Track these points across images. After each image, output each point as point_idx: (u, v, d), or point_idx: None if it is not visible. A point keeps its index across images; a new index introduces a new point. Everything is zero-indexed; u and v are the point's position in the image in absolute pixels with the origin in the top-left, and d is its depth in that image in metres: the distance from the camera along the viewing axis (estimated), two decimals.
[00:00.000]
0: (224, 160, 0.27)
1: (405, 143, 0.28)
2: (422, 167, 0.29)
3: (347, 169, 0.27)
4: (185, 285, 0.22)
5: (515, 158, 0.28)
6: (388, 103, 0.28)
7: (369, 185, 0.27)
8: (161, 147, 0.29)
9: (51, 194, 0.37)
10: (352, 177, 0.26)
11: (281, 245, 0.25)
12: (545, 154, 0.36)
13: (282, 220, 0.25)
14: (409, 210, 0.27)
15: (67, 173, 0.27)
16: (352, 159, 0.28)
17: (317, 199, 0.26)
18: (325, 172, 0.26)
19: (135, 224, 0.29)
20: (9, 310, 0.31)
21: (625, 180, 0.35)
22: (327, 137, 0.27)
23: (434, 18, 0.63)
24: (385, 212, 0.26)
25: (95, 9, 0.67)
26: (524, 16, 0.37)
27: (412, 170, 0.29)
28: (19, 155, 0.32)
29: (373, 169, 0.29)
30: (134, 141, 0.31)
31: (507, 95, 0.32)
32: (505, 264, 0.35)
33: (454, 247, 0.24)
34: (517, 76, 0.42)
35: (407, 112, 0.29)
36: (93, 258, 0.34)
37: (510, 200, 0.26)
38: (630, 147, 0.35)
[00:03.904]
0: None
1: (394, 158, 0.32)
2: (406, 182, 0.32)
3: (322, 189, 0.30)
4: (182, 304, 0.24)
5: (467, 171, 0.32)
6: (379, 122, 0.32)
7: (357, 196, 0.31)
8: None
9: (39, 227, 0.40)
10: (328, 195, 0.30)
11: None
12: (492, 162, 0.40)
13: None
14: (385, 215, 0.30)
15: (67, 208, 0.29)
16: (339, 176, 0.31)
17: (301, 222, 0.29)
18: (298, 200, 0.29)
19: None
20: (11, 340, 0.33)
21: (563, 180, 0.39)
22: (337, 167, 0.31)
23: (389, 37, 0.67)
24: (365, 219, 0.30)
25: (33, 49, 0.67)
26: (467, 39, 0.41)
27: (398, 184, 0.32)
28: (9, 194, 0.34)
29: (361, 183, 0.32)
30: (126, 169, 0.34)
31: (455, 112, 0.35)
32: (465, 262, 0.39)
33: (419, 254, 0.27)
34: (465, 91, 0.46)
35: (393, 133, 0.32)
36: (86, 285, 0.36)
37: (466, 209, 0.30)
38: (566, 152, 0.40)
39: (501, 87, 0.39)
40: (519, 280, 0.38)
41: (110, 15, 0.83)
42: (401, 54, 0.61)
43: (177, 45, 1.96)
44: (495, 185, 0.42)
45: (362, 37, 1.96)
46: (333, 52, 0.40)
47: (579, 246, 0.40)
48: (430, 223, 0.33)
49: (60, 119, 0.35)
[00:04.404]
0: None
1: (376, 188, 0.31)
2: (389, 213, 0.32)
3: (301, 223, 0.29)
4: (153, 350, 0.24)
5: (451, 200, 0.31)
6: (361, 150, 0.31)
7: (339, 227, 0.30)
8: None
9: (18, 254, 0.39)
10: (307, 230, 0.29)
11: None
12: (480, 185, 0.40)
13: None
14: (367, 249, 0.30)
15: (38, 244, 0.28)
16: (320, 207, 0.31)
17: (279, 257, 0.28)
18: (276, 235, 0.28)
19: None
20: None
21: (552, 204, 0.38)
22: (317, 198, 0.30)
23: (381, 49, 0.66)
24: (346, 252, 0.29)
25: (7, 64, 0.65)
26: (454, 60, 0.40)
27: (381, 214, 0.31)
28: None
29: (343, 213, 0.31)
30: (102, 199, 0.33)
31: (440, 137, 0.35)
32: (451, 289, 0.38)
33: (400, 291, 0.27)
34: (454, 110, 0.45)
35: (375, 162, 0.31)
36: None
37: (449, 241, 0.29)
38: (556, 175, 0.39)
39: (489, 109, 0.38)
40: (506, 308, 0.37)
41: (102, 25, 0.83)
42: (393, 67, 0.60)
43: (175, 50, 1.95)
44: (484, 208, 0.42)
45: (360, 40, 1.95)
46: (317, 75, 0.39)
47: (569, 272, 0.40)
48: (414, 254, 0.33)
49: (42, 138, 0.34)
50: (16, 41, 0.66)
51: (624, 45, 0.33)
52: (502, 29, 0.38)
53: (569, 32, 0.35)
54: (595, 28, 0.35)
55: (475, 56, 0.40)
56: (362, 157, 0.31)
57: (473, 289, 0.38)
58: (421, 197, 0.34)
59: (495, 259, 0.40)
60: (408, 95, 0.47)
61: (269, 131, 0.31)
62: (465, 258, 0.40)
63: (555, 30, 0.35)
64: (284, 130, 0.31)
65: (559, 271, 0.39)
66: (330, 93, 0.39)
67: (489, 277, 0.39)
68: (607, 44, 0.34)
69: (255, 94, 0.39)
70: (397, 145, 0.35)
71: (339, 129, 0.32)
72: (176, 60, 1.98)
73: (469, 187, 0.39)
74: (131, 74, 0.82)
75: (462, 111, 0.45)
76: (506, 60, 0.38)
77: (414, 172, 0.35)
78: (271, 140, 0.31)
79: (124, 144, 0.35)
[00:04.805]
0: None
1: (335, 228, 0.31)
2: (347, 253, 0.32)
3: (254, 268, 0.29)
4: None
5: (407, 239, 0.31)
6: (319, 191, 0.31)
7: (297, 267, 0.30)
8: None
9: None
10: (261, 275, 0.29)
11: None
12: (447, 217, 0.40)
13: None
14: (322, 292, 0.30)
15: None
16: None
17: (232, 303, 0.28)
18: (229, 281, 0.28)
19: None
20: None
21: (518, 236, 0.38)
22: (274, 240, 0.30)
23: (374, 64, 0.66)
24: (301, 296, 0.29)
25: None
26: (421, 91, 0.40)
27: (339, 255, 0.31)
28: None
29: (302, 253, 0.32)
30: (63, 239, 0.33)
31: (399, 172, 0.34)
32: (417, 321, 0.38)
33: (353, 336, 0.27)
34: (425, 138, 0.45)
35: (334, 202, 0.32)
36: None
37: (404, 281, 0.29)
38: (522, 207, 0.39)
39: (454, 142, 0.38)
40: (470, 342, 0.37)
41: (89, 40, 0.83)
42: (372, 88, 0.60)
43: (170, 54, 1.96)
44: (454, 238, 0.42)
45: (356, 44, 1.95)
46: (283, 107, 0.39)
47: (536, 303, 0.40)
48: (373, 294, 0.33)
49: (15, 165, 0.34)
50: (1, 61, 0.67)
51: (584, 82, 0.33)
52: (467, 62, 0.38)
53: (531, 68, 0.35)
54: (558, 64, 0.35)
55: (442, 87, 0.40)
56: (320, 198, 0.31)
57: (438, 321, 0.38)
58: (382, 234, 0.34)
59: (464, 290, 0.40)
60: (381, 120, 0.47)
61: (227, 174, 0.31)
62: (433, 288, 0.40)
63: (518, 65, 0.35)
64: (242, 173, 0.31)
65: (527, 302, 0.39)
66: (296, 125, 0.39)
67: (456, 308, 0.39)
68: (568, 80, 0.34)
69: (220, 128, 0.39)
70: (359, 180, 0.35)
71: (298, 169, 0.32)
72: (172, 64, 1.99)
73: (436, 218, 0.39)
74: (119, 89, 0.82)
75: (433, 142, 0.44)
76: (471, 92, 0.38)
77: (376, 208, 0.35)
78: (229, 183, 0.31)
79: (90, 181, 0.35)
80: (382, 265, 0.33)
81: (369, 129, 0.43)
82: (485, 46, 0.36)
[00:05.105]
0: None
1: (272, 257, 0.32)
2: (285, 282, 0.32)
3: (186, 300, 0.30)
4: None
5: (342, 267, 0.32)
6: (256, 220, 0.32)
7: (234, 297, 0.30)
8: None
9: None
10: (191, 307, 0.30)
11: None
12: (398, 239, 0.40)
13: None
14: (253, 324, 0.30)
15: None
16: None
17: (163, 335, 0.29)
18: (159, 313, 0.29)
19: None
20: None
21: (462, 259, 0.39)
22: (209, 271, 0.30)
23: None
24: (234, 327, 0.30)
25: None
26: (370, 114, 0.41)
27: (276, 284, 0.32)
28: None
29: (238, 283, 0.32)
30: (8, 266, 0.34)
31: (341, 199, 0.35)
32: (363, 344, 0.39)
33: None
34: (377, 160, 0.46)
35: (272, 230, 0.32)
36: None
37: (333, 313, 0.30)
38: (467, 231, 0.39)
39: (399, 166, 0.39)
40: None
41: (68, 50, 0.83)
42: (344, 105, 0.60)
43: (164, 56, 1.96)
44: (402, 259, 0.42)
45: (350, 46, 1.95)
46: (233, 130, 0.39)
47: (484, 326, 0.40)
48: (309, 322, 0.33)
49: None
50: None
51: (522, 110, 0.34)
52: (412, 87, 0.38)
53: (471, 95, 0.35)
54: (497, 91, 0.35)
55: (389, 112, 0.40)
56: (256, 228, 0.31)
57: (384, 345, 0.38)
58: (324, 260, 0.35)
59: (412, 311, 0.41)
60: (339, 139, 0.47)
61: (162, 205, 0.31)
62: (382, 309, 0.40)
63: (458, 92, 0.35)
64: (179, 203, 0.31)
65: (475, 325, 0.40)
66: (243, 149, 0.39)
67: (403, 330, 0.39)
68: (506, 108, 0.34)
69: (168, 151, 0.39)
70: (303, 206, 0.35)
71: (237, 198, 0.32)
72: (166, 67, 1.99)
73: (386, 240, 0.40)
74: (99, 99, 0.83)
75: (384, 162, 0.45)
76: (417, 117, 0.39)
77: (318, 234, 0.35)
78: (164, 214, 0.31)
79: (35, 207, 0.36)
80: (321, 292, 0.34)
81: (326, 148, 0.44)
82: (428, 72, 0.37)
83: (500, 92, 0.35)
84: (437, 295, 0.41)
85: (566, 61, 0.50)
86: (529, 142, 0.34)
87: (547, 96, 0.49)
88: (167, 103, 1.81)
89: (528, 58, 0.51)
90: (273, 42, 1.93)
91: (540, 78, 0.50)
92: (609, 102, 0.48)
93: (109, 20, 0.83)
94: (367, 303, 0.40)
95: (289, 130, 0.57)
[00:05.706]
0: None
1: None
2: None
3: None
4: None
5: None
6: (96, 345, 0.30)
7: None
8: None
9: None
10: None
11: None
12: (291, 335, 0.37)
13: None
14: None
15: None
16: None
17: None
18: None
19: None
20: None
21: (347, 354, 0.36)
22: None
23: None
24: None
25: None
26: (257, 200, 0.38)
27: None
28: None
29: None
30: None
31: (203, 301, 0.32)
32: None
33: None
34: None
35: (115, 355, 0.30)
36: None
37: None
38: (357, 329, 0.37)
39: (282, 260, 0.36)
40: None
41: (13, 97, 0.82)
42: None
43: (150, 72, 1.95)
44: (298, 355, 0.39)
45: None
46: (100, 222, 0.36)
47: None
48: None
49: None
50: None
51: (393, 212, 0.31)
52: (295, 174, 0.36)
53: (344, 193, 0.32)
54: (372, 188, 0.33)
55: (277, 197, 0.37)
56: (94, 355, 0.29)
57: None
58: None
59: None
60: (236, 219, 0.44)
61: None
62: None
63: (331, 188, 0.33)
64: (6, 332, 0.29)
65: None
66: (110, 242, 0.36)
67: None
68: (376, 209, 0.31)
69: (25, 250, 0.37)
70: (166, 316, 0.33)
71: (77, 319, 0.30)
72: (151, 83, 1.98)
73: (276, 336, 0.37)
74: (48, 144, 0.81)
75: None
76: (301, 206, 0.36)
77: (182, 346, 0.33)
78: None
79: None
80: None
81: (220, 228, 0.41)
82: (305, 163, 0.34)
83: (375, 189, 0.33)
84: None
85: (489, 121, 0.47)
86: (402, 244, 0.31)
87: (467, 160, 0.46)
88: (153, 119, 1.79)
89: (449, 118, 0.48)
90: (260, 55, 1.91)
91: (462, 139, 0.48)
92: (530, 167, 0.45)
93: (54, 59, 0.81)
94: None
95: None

----

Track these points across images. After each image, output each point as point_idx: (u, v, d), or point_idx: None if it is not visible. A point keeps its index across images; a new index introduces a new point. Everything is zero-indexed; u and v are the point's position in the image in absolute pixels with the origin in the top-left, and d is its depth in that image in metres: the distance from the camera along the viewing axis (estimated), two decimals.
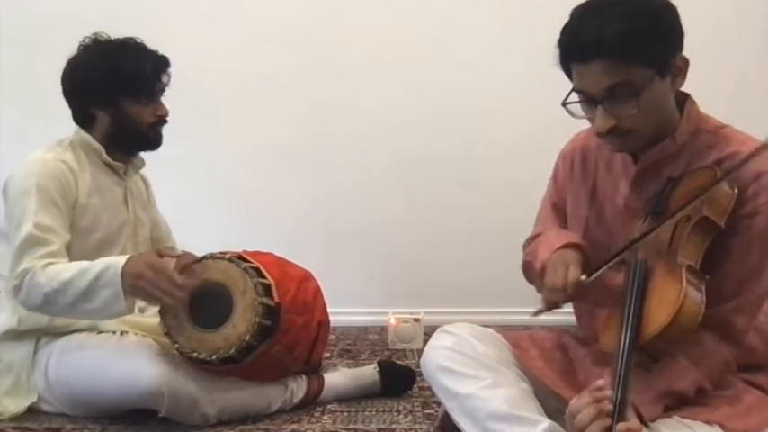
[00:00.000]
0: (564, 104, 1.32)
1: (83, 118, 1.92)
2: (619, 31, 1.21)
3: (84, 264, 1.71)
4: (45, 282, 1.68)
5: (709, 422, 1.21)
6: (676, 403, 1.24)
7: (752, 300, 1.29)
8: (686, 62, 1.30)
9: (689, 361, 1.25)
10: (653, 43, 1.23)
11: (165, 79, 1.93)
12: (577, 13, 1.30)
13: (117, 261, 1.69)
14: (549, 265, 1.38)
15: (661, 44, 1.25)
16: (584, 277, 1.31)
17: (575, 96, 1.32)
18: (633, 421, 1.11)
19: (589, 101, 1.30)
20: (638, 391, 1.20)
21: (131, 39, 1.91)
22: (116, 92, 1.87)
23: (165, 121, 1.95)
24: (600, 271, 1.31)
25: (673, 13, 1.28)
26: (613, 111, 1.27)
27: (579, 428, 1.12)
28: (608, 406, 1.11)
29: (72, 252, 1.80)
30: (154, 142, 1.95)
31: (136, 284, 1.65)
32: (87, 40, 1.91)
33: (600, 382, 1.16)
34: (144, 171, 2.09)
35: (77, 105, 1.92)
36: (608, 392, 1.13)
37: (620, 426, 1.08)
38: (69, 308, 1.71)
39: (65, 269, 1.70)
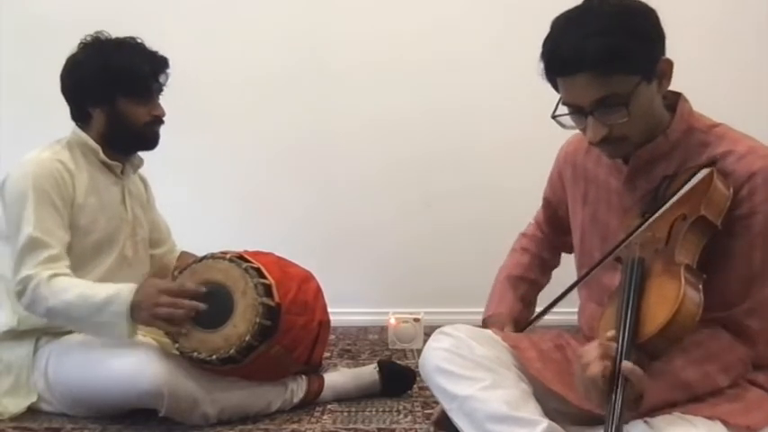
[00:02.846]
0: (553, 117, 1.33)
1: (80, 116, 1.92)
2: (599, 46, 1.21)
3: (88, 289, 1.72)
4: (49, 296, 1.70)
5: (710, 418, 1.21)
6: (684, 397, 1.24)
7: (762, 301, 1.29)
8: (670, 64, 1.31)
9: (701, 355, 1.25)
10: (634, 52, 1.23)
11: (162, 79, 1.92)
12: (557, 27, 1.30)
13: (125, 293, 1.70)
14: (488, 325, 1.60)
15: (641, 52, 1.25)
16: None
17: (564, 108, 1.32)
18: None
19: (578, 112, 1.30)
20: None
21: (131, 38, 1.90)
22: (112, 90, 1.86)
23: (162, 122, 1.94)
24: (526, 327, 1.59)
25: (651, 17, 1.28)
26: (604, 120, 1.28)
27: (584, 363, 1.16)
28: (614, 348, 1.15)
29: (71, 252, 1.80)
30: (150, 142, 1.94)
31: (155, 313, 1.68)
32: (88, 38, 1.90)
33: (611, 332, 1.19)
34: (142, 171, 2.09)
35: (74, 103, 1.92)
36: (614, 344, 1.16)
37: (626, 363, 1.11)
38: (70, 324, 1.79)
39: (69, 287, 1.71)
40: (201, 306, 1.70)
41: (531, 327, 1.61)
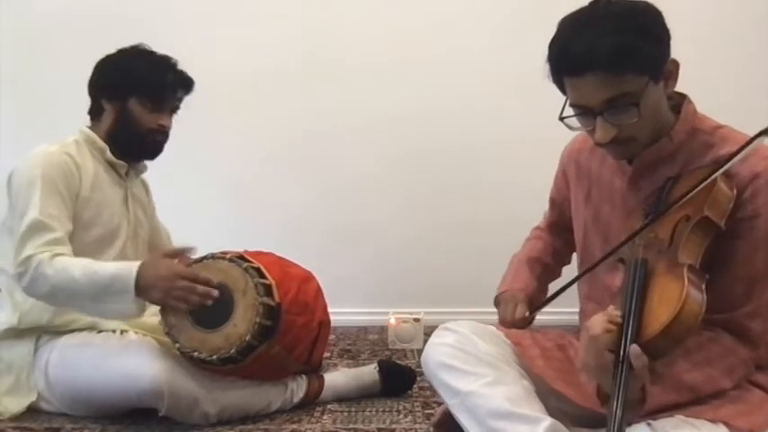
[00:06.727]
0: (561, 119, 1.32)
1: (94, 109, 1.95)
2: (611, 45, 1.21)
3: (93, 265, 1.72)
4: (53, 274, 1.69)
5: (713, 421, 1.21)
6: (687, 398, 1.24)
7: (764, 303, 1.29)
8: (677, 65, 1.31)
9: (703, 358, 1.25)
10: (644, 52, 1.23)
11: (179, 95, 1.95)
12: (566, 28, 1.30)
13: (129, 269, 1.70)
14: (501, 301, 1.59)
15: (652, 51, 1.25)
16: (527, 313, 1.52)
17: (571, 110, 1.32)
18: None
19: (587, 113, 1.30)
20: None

----

Task item:
Which lines above run from the one containing "4: (45, 282, 1.68)" to the one containing "16: (584, 277, 1.31)"? Give them again exactly, both ends included.

Written solution:
4: (45, 282, 1.68)
5: (709, 422, 1.21)
6: (676, 403, 1.24)
7: (752, 300, 1.29)
8: (686, 62, 1.30)
9: (689, 361, 1.25)
10: (653, 43, 1.23)
11: (165, 79, 1.93)
12: (577, 13, 1.30)
13: (117, 261, 1.69)
14: (549, 265, 1.38)
15: (661, 44, 1.25)
16: (584, 277, 1.31)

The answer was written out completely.